Sweeping carbon under the carpet
As a concept, what does carbon capture and storage (CCS) convey to you? What message does it send out?
To me it smacks of desperation. Bolting the stable door after the horse has bolted.
£1 billion is being made available by the Government to support the development costs of early CCS projects, along with another £125 million to develop research, including funding a new UK CCS research centre. I wonder where the Government is going with this?
Do we have time to mess around developing this unproven technology? What are the energy input implications of the process of capturing, compressing and pumping carbon into the ground?
The CCS process is energy intensive and so more energy would be used as a result making things a lot worse!
In fact an Intergovernmental Panel on Climate Change (IPCC) Special Report on Carbon Dioxide Capture and Storage
concluded that up to 25 per cent more energy would be used to implement this process.
There have also been a number of scientific reports that have concluded that CCS is completely unviable and uneconomic, as well as saying that it would take another decade to actually implement on a significant scale anyway. Do we have another decade for yet another gamble to prevent severe climate change?

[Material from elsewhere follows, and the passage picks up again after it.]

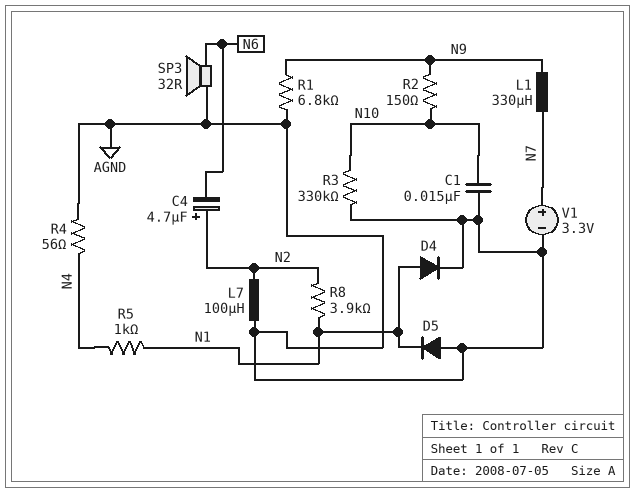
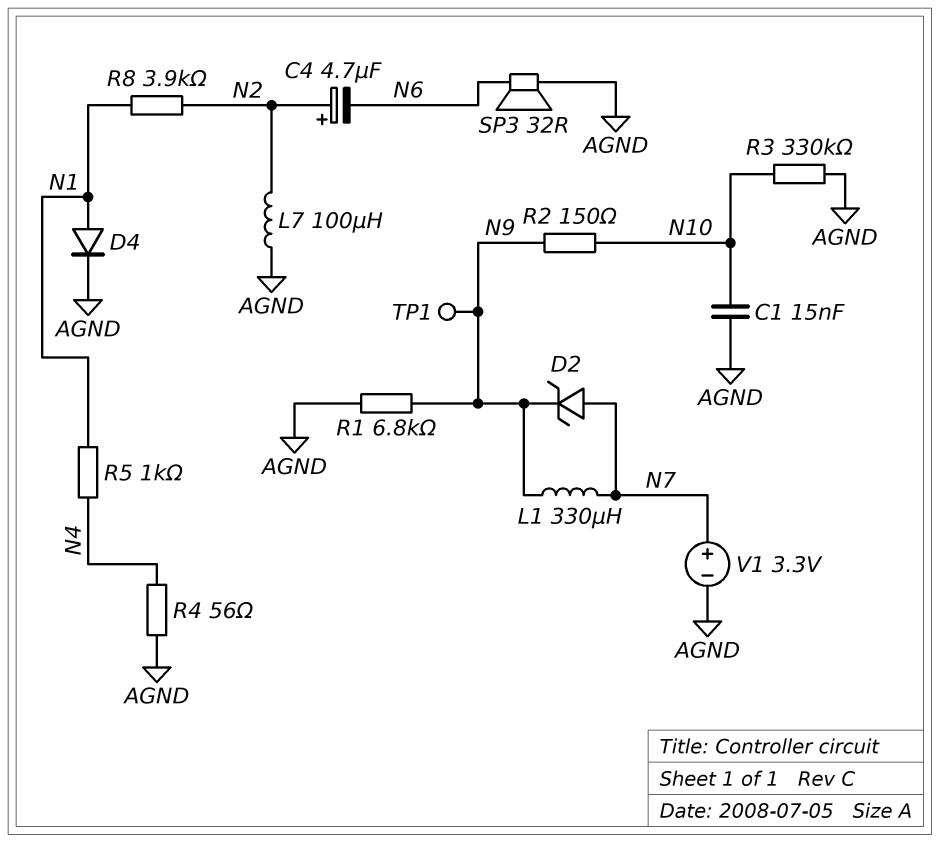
D2: none -> zener (A N7, K N9)
D5: diode (A AGND, K N1) -> none
TP1: none -> test point (N9)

Surely £1bn spent on reducing energy use in the first place will be far more productive, as well as putting more money into R&D for smarter low carbon technologies and building controls and systems.
How about putting resources into smarter grid technologies or making dynamic demand a reality? How about more R&D in the Hydrogen economy?
We need a strategy to use less energy and the energy we do use, a lot more efficiently.
Carbon capture and storage is tantamount to sweeping carbon under the carpet and, worse, is putting the real issue aside and leaving it for future generations to sort out. It smacks of a policy of defeat and surrender to the powerful "carbon business as usual industry".
And a final big question - who is going to pay for this in the long run?